A company also cannot simply avoid responsibility by calling workers “helpers,” “1099 workers,” “contractors,” or “family.” Worker classification depends on the actual working relationship, not just the label the company uses.
But here is another risk customers need to understand: if a very small cleaning operation truly has only two workers, or if it is just one unlicensed individual, they may not be legally required to carry workers’ compensation.
That does not mean the customer is safer.
It may mean there is no workers’ compensation policy at all.
If one of those cleaners is injured while performing the duties of their job, and the cleaner or business did not voluntarily purchase workers’ compensation or other proper coverage, there may be no workers’ compensation coverage available. The New Mexico Uninsured Employers’ Fund may not solve the problem if the person or business was not legally required to carry workers’ compensation in the first place.
That injury still has to be paid for.
This is the stark reality: without workers’ compensation insurance, the cost of an injury can become a fight between the injured worker, the cleaning business, the unlicensed individual, health insurance, vehicle insurance, homeowner’s insurance, attorneys, and possibly the homeowner.

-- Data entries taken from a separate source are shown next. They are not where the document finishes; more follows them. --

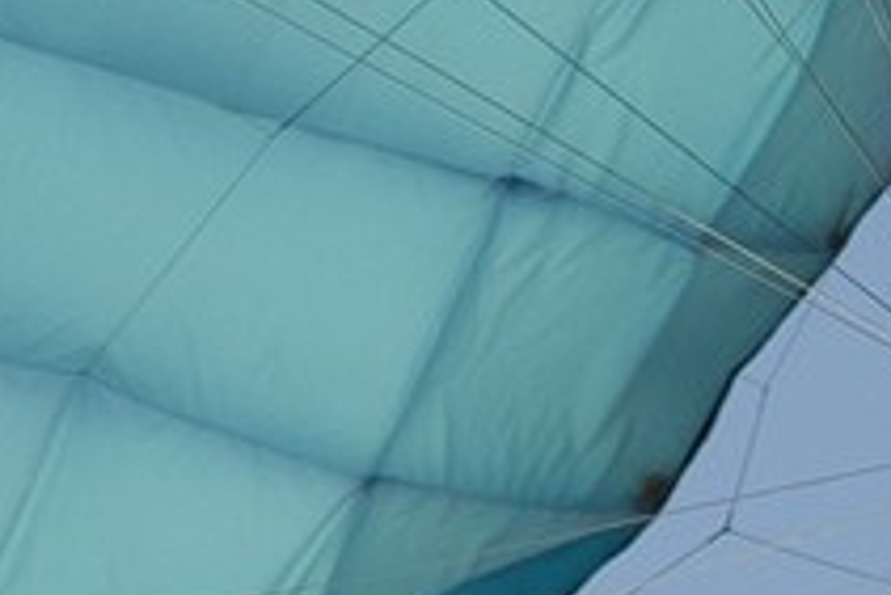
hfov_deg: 0.9
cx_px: 1225
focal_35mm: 2229
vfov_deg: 0.6
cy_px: 998
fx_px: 55204
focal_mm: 370
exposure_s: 1/2000
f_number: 5.6
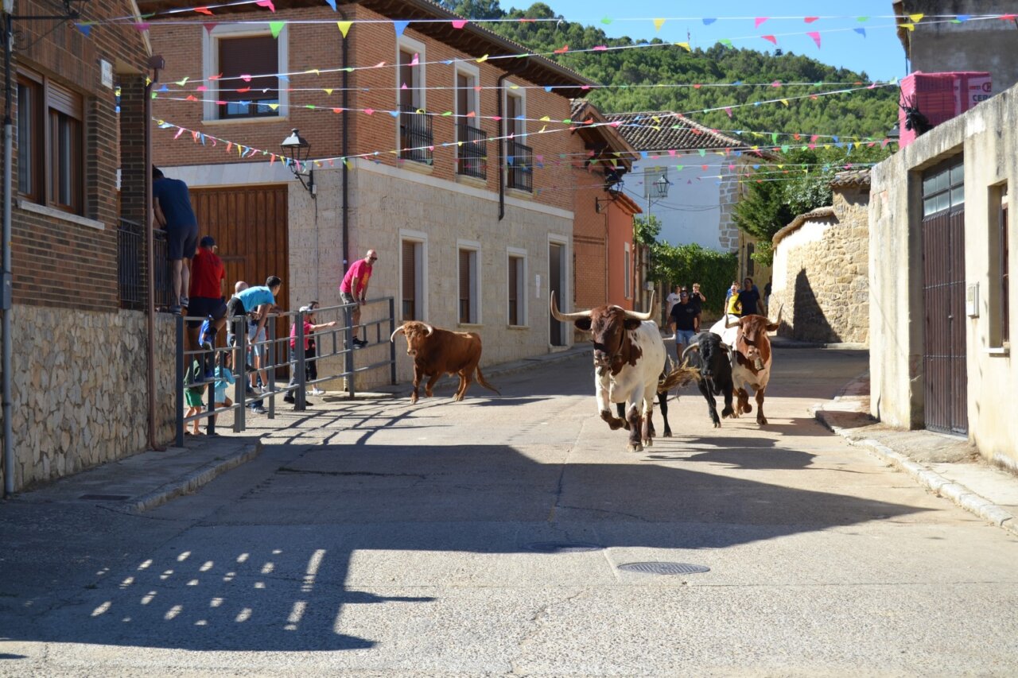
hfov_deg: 27.0
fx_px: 2120
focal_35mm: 75
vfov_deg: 18.2
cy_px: 339
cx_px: 509
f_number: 7.1
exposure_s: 1/200
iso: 100
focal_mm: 50
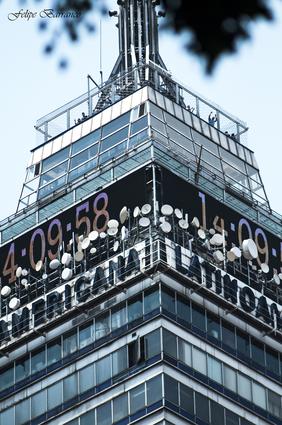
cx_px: 141
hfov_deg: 4.6
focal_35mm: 300
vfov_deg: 6.9
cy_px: 212
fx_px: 3534
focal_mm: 200
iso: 200
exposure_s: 1/2000
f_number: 3.5
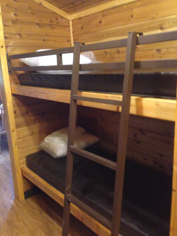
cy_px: 118
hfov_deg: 42.9
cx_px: 88
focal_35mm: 33
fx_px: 225
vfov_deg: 55.4
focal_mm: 4.12
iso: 800
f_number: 2.4
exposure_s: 1/15
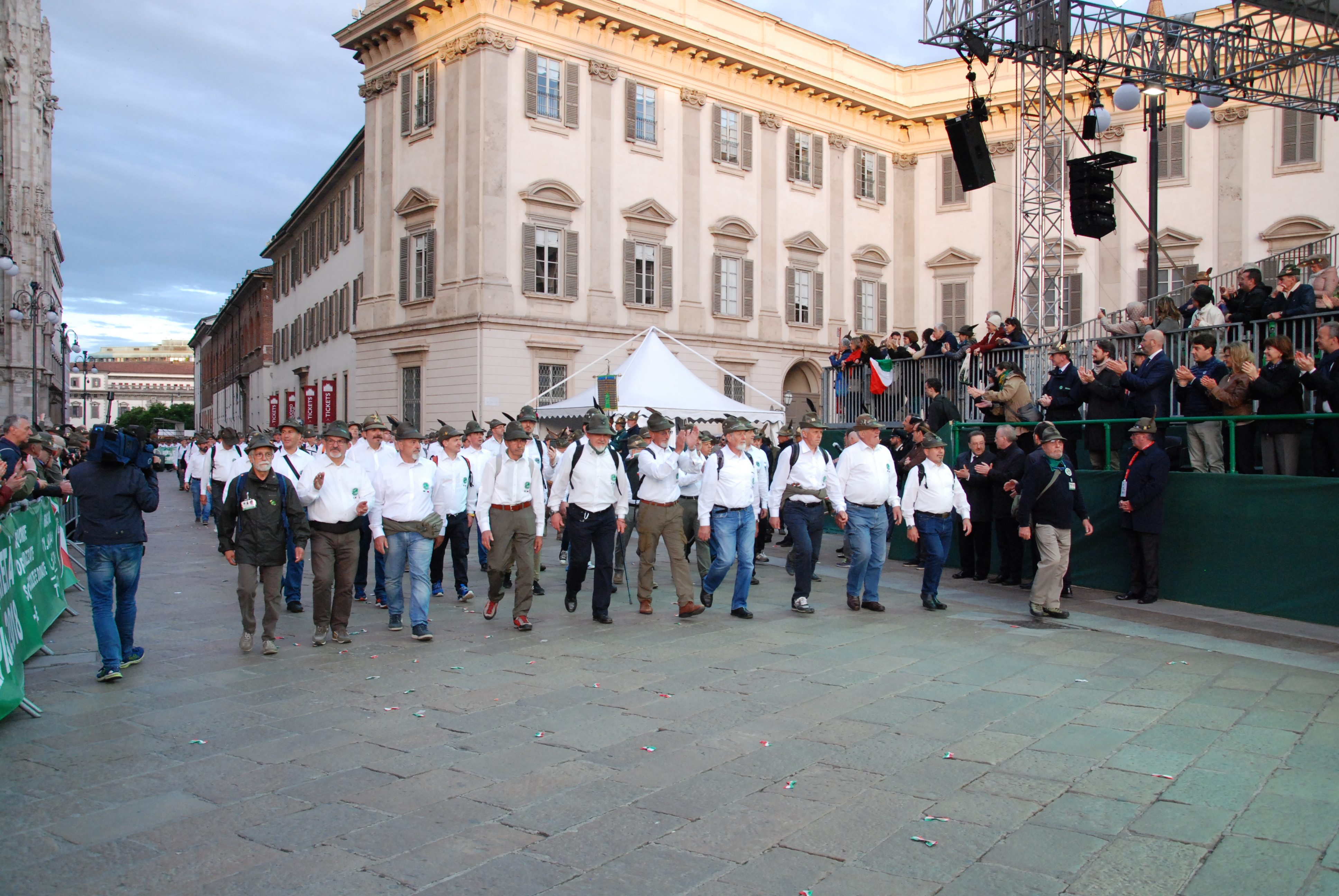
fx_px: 1173
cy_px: 448
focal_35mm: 32
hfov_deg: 59.4
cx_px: 670
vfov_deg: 41.8
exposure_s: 1/160
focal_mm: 21
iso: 1000
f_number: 6.3
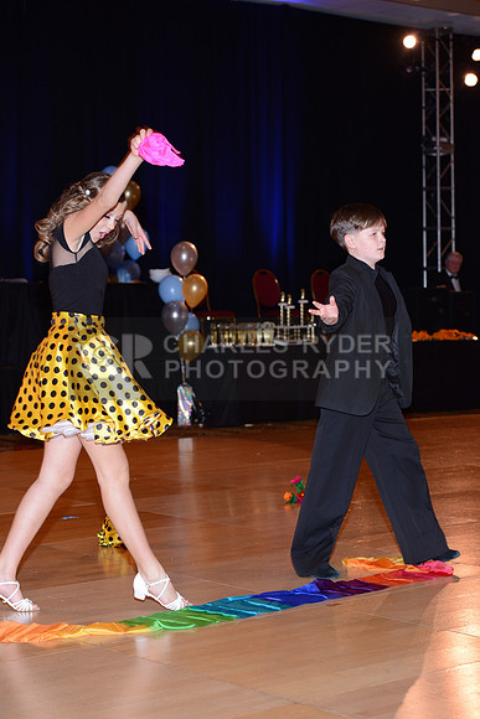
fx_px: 1599
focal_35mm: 80
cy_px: 360
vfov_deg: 25.4
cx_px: 240
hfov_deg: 17.1
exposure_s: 1/200
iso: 1600
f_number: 5
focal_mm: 80
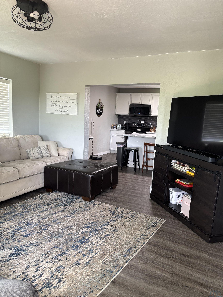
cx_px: 112
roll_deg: -4.7
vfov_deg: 67.3
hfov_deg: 53.1
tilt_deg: -8.2
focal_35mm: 26
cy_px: 148
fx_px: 223
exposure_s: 1/60
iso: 160
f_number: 1.6
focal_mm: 5.96
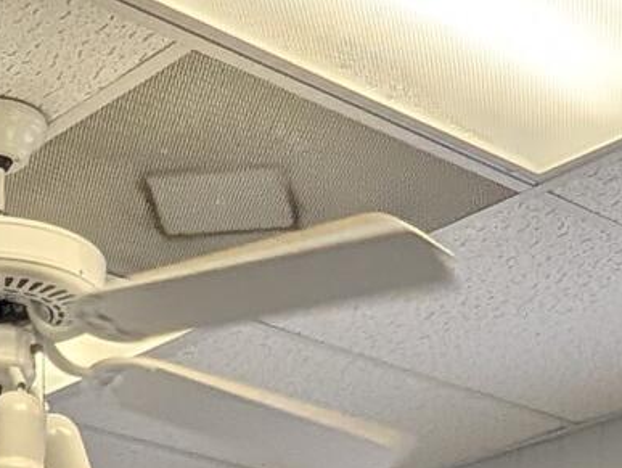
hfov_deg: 21.0
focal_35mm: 93
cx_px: 204
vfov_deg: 12.2
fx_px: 1673
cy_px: 1171
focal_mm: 2.02
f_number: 1.7
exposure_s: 1/121
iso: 54
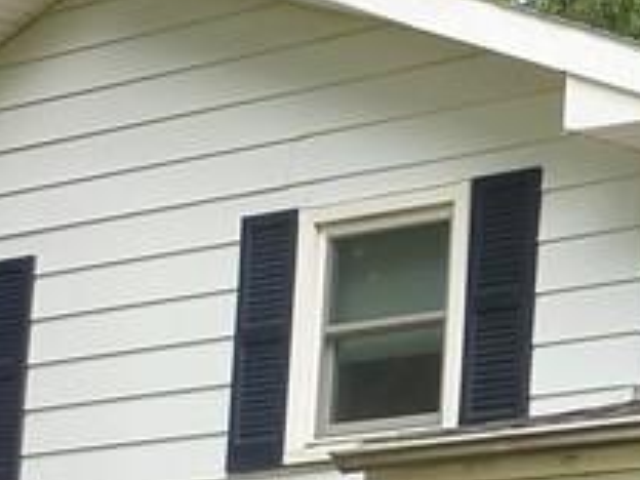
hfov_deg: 9.6
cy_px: 554
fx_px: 3642
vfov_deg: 7.5
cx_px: 1077
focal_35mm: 197
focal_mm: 6.5
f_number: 4
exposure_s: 1/160
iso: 80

An unlicensed individual may be cheaper because they do not carry the expensive protections that legitimate companies carry. They may not have workers’ compensation. They may not have general liability. They may not have business auto coverage. They may not have payroll, taxes, employee protections, safety systems, or legal business operations in place.
That lower price may come with risk.
A cheaper cleaner is not cheaper if an injury, insurance denial, lawsuit, vehicle accident, or tragedy lands at the homeowner’s door.
Maid O’ Matic carries workers’ compensation insurance because cleaning is real work with real risk. It is expensive, but it protects our employees, our clients, and our business.
We believe a legitimate cleaning company should protect the people doing the work and the customers hiring the service. Proper insurance helps keep responsibility where it belongs — with the business providing the service, not with the homeowner left wondering who pays after something goes wrong.
Before hiring anyone to clean your home — whether it is a company, a small business, a two-person team, a solo cleaner, or an unlicensed individual — ask for proof of both general liability insurance and workers’ compensation insurance.
If they cannot provide proof of workers’ compensation, the lower price may come with a risk you do not want in your home.